◆ WHAT NEEDS TO BE DONE: The records should be repeated word for word, pictures excluded.

◆ EXTRACTED MATERIAL:
──────────
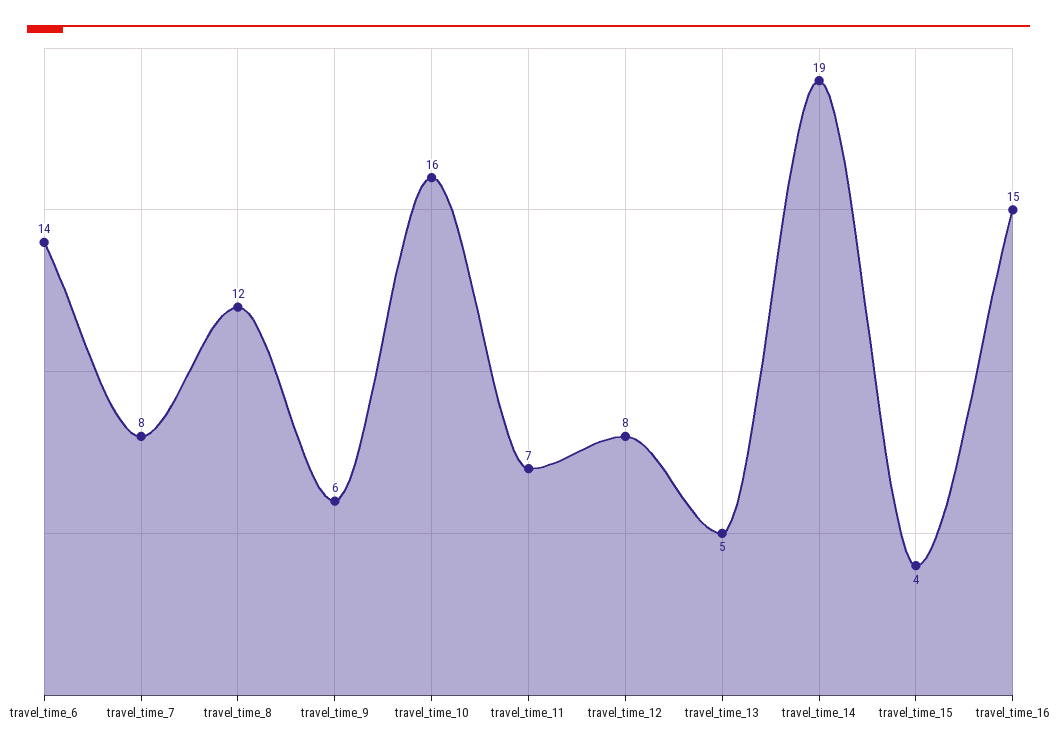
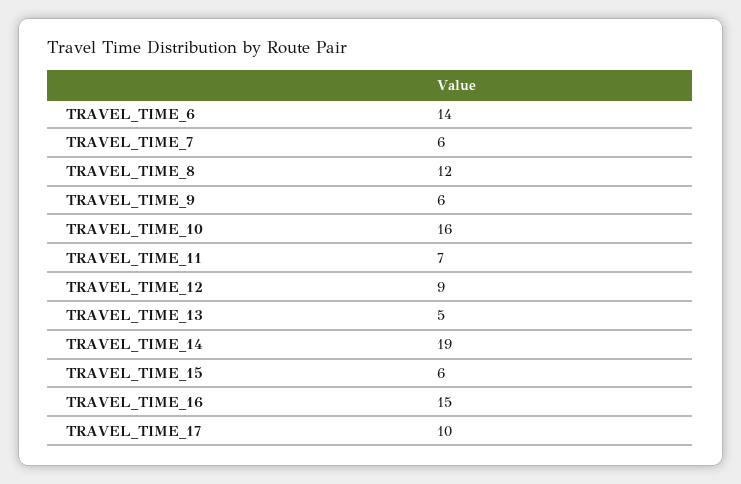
travel_time_7: 8 -> 6
travel_time_12: 8 -> 9
travel_time_15: 4 -> 6
TRAVEL_TIME_17: none -> 10

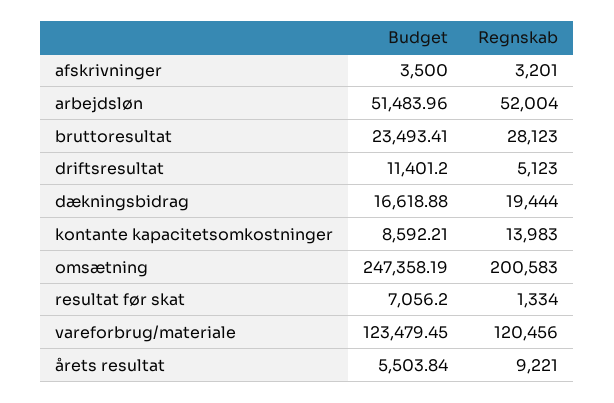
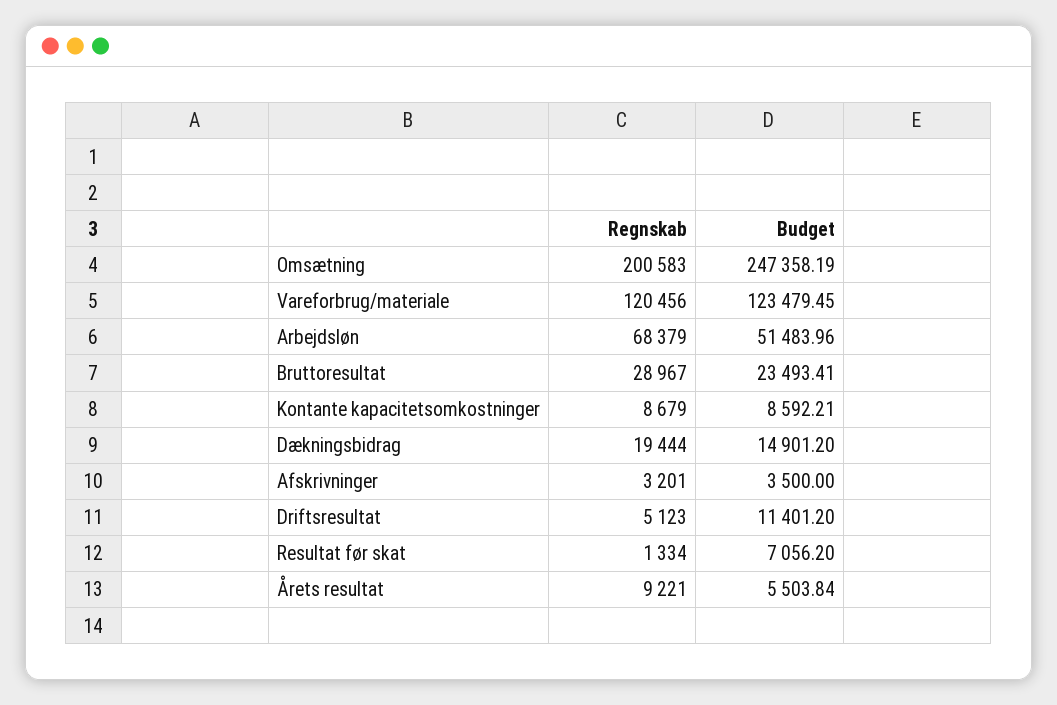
Regnskab, arbejdsløn: 52004 -> 68379
Regnskab, bruttoresultat: 28123 -> 28967
Budget, dækningsbidrag: 16618.88 -> 14901.2
Regnskab, kontante kapacitetsomkostninger: 13983 -> 8679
──────────
◆ EXERCISE RESULT:
travel_time_7: 8 -> 6
travel_time_12: 8 -> 9
travel_time_15: 4 -> 6
TRAVEL_TIME_17: none -> 10

Regnskab, arbejdsløn: 52004 -> 68379
Regnskab, bruttoresultat: 28123 -> 28967
Budget, dækningsbidrag: 16618.88 -> 14901.2
Regnskab, kontante kapacitetsomkostninger: 13983 -> 8679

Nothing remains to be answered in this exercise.